The Grosset & Dunlap volume, which turned up about the same time as Mac II, is a reference work built primarily around the old yearbooks of the game—every name and every offensive statistic of every season. Career averages are to be found in five “era summaries,” and several ingenious codes supply much of the quirky individual details that Mac II has dropped. The “career-interruption” code, for instance, lists seventy-three separate forms of bad news, including “LA—Leg amputated”; “SU—Suspended for hitting or abusing umpire”; “JL—Returned to Japanese league”; and “JA—In jail for assault.” The printing and paper and typography are not up to the quality of the Macmillan volumes, but there are a number of counterweighing innovations, possibly even including the sizable and rather fervently written descriptions of each major-league season and its happenings. The best new material here is some averages I have never seen before, including lifetime
differences
in winning percentages for pitchers and the winning percentages of the teams they played for. The simple lifetime percentages for pitchers, for instance, find Jim Palmer first on the list of currently active players, with .682, and Tom Seaver second, with .640. The lifetime difference list, by contrast, places Bob Gibson and Juan Marichal at the top of the active list, and Palmer and Seaver don’t show up on it at all. Here, too, at last, are the very first comparative performance figures for black, white, and Latin players, which confirm what has so far been only broadly perceptible: a huge overall increase in numbers of black and Latin players since 1947 (but a much smaller one among pitchers); batting averages, slugging averages, and stolen bases notably higher for non-white players than for whites; a clustering of black and Latin stars at the top levels of baseball accomplishment. These figures, as
The Sports Encyclopedia: Baseball
counsels, open enormous areas of speculation that should be explored with care and in the company of sociologists and other experts.

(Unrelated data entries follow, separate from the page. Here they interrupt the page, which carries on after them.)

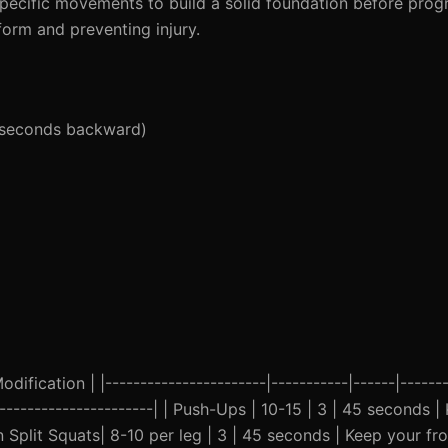
pecific movements to build a solid foundation before progre
orm and preventing injury.
5 seconds backward)
ification | |-----------------------|-----------|------|-------
------------------------| | Push-Ups | 10-15 | 3 | 45 seconds
an Split Squats| 8-10 per leg | 3 | 45 seconds | Keep your f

The new reference book, primarily intended for paperback sale, is also the work of Robert Markel, now the editor-in-chief at Grosset & Dunlap, who reunited David Neft and some of the other ICI alumni to put together a different sort of “Fan’s Companion.” The data bank compiled for Macmillan was no longer available to them, of course, and the figures in the new work were put together by hand—with a resulting proofreading bill of ten thousand dollars and oculists’ fees as yet unknown.

A few moving figures have been observed amid the digit-thickets. On a sunny afternoon in the middle of April, I welcomed the Red Sox in their first visit to the Yankees’ sublet, Shea Stadium, and watched Mel Stottlemyre beat Luis Tiant, 2–1, in a game that was full of early-season false hints. The young Bosox, who had dropped Orlando Cepeda and Luis Aparicio at the end of spring training, showed none of the speed and power and confidence that subsequently distinguished their campaign this year, and the two Yankee scores came about as the result of malfeasances—a wild peg to first by the Boston catcher, and a hit batsman and bases-loaded walk by Tiant. (Tiant, who has the most entertaining and effective move to first base of any right-hander, did not pick anybody off this day. Once, I congratulated him on this highly specialized talent, and he grinned and said, “Oh, my father he had a much better move than me. [Tiant
père
was a celebrated Cuban hurler of his day.] He say he used to strike out batters with it.”) Further evidences of springtime were the three straight singles rapped out by Yankee third baseman Graig Nettles. Normally a docile batsman, Nettles was enjoying an almost Faustian prosperity at the plate, which eventually brought him eleven home runs in the month of April, tying a league record. He was at a loss to explain this. “I don’t know,” he said in the clubhouse. “I’m just seeing the ball better, or s
omething.”
He looked embarrassed—the proper expression of a player waiting for the averages to bite him.